Andy Ihnatko is none too impressed with Microsoft’s new Zune portable media player. His review essay in what the rest of us think of as Roger Ebert’s newspaper declares the Zune “just plain dreadful,” “absurd,” “immune to success,” and “about as pleasant as having an airbag deploy in your face.” And that is just in the first two paragraphs. (Hat tips to Dr. Weinberger and Boing Boing for the links.)
Now, on this blog I have missed few opportunities to tweak Microsoft for the failings of its products. And it’s not as if the company isn’t constantly providing a stream of crummy technologies for reviewers to pan. (What made that great internal Microsoft iPod video simultaneously hilarious and bittersweet was that Microsoft applies exactly the same philosophy to product development as it does to packaging design — never develop an elegant solution where a kludgy one will do.) But there’s another culprit here who bears a good deal of the responsibility for the failings of the Zune, and that’s the Supreme Court.
The Zune is one of the first major consumer electronics products to be developed since the Supreme Court’s 2005 decision in MGM Studios v. Grokster, which rewrote the rules on how media products could be designed and marketed. Before Grokster, developers of consumer electronics products were believed to enjoy broad immunity from secondary liability for copyright infringement by users of those products as long as their devices were “capable of substantial noninfringing uses,” in the famous formulation from the Sony Betamax case. That was the liability regime under which lots of user-friendly consumer electronics technologies (including the CD burner and the iPod) were developed. So long as Apple knew that the iPod could be put to substantial noninfringing uses (such as playing authorized downloads from the iTunes store), it didn’t need to worry that the iPod was also capable of infringing uses (such as playing MP3s swapped over a file-sharing network).

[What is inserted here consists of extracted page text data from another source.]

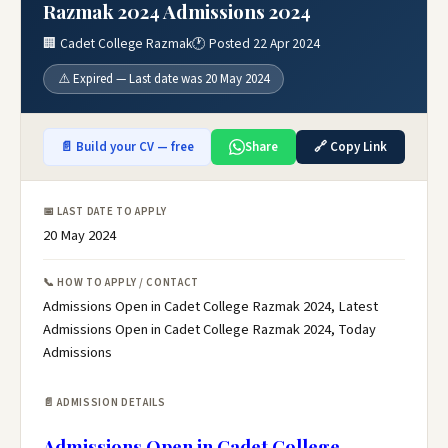
Razmak 2024 Admissions 2024
🏢 Cadet College Razmak
🕐 Posted 22 Apr 2024
⚠️ Expired — Last date was 20 May 2024
📄 Build your CV — free
Share
🔗 Copy Link
📅 LAST DATE TO APPLY
20 May 2024
📞 HOW TO APPLY / CONTACT
Admissions Open in Cadet College Razmak 2024, Latest
Admissions Open in Cadet College Razmak 2024, Today
Admissions
📄 ADMISSION DETAILS
Admissions Open in Cadet College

Grokster puts Microsoft in a very different position from Apple. Under the Grokster inducement test, the courts are empowered to look very closely at a company’s internal records for any indication that it knew and intended for its product to be used to infringe copyrights. The Grokster Court found such evidence in internal corporate memoranda and e-mails, in the defendants’ business plans, and (most tellingly) in the fact that neither defendant “made an effort to filter copyrighted material from users’ downloads or otherwise impede the sharing of copyrighted files.” Indeed, if the lower court’s subsequent opinion in Grokster on remand from the Supreme Court is correct (about which I’m skeptical, but only time will tell), plaintiffs now aren’t required to demonstrate anything except that the defendant distributed a product with the intention that somebody use it to infringe.
This means, in practical terms, that consumer electronics manufacturers must get much cozier with Hollywood if they want to avoid secondary liability for their customers’ infringing acts. The price Hollywood extracts for peace of mind is the inclusion of consumer-unfriendly copy-deterring technologies and inflexible DRM schemes in the products.

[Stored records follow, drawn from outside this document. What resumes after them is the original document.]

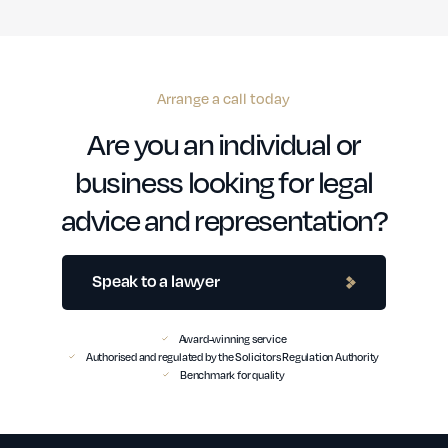
Arrange a call today
Are you an individual or
business looking for legal
advice and representation?
Speak to a lawyer
Award-winning service
Authorised and regulated by the Solicitors Regulation Authority
Benchmark for quality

Thus, Andy has the shoe on the wrong foot when he writes that:
The iPod owns 85 percent of the market because it deserves to. Apple consistently makes decisions that benefit the company, the users and the media publishers — and they continue to innovatively expand the device’s capabilities without sacrificing its simplicity.
Companies such as Toshiba and Sandisk (with its wonderful Nano-like Sansa e200 series) compete effectively with the iPod by asking themselves, “What are the things that users want and Apple refuses to provide?”
Microsoft’s colossal blunder was to knock the user out of that question and put the music industry in its place.
The iPod and many of its existing competitors were developed in, legally speaking, a different universe. The “capable of substantial noninfringing uses” standard provided breathing room for companies who wanted to put consumers first. That breathing room is now essentially gone, thanks not to Microsoft, but to Grokster. Will some other company come along and find an innovative, but lawful, way around the strictures of the new legal/technological regime the Supreme Court has decreed? Perhaps. But until that happens, we may all need to get used to seeing many more Zune-like products in our future.